Extrait source
#####
Lors de leurs visites aux maisons du village pour porter chance ou « tirer les rois », ces éléments dramatiques étaient présentés dans de petites saynètes ou des dialogues mimés, dansés ou chantés.  Ces petits groupes, au Brésil, seront appelés reisados.   Chacun de ces reisados avait le droit de porter le nom ​de l'une de ses figures, la plus représentative.  Il y avait donc le reisado de João do Vale, celui du Pinica-pau, celui du Jaraguá, celui du Cavalo-marinho, etc.    Au fil du temps, ces groupes vont se fondre en un seul reisado; ils perdent également perdre leur caractère déambulatoire, pour se convertir en une troupe d’acteurs - brincantes qui se fixent dans une région particulière pour y présenter leur grande galerie de types et de figures.    Ainsi, ces reisados se perpétuent sous les noms de Bumba-meu-boi, Cavalo-marinho, Boi-Bumbá, Boi-de-mamão, Boi-de-reis, Cordão-de-bichos, Auto-dos-guerreiros etc, selon les régions du Brésil. La présence et la persistance du mot « bœuf » relié à la plupart de ces représentations, sont dues au fait que l'intrigue dramatique du « bœuf » a une signification magique et religieuse remarquable ─ identifiée avec la complexe dualité  de la mort et de la résurrection ─ et un grand pouvoir de séduction et d'enchantement en raison des singeries, des attaques et autres plaisanteries de cette figure-totem - êh, bumba, meu boi!     Ces plaisanteries ou brincadeiras (noms donnés au spectacle par les propres membres du groupe), abritent la danse, le chant, la musique instrumentale, la comédie, le drame, le récitatif, la pantomime etc.

 

Dans ces brincadeiras, la musique possède une importance vitale. Généralement exécutée par de petits ensembles formés de musiciens-chanteurs qui jouent de différents instruments autant qu’ils chantent des louanges ou des chansons, c'est la musique qui conduit le spectacle tout entier.  Selon la région, les musiciens se servent d'instruments à cordes et d'harmonie comme le rébec (nom populaire donné au violon), l'alto, le cavaquinho, la guitare et l'accordéon; et d'une grande variété de percussions comprenant tambourin, ganzá, reco-reco, grosse caisse etc Un véritable petit orchestre instrumental et vocal, une vraie nourriture spirituelle pour le déversement d'un imaginaire culturel étourdissant et kaléidoscopique.

 

Pour qui veut éprouver ce que je viens de dire, il suffit de suivre une représentation du  cavalo-marinho, sur un bout de terre battue, dans un petit village de la région de la canne-à-sucre dans l’Etat de Pernambouc, pendant les mois de novembre à janvier, du milieu de la nuit de samedi jusqu’à l’aube du dimanche. Là, sous les pieds agiles de la troupe des brincantes, la poussière se lève et le sol tremble...   En suivant ces spectacles, je pense aux célèbres spectacles de théâtre-danse asiatiques: le Kathakali indien, le kabuki japonais, le barong balinais, l'opéra de Pékin, ces formes de spectacles  dont les metteurs en scène européens et américains - tels  Bob Wilson, Peter Brook, Ariane Mnouchkine, parmi d'autres - s'inspirent pour leurs créations.
#####
Matériel fourni
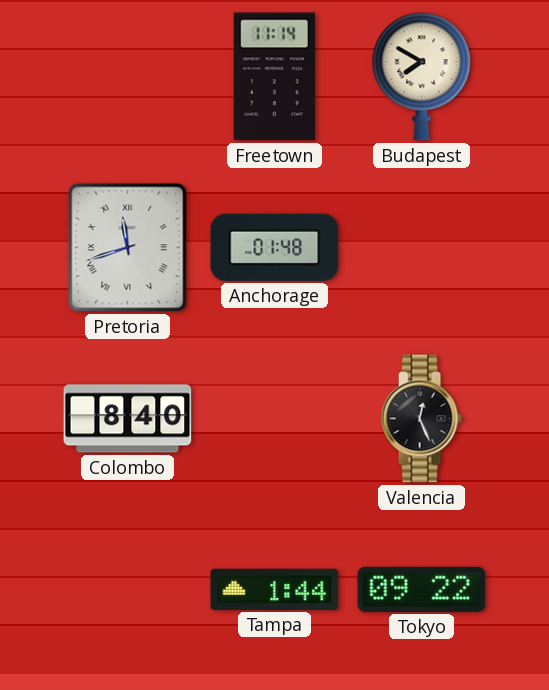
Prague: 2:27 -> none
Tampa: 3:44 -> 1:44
#####
Objectifs
1. Pour chacune des affirmations suivantes, dites si elle concorde avec le texte sur les reisados en répondant oui ou non, puis citez les mots du texte qui tranchent. (a) Au Brésil, ces petits groupes sont appelés reisados. (b) Les musiciens de ces brincadeiras ne jouent que d'instruments à percussion. (c) Le cavalo-marinho se présente de juin à août.
2. Recopiez sans changement le passage du texte sur les reisados qui commence par « Dans ces brincadeiras, la » et se poursuit jusqu'à « étourdissant et kaléidoscopique. ».

Résultats de l'exercice
1.
(a) Oui : « Ces petits groupes, au Brésil, seront appelés reisados. »
(b) Non : « les musiciens se servent d'instruments à cordes et d'harmonie »
(c) Non : « pendant les mois de novembre à janvier »

2.
Dans ces brincadeiras, la musique possède une importance vitale. Généralement exécutée par de petits ensembles formés de musiciens-chanteurs qui jouent de différents instruments autant qu’ils chantent des louanges ou des chansons, c'est la musique qui conduit le spectacle tout entier.  Selon la région, les musiciens se servent d'instruments à cordes et d'harmonie comme le rébec (nom populaire donné au violon), l'alto, le cavaquinho, la guitare et l'accordéon; et d'une grande variété de percussions comprenant tambourin, ganzá, reco-reco, grosse caisse etc Un véritable petit orchestre instrumental et vocal, une vraie nourriture spirituelle pour le déversement d'un imaginaire culturel étourdissant et kaléidoscopique.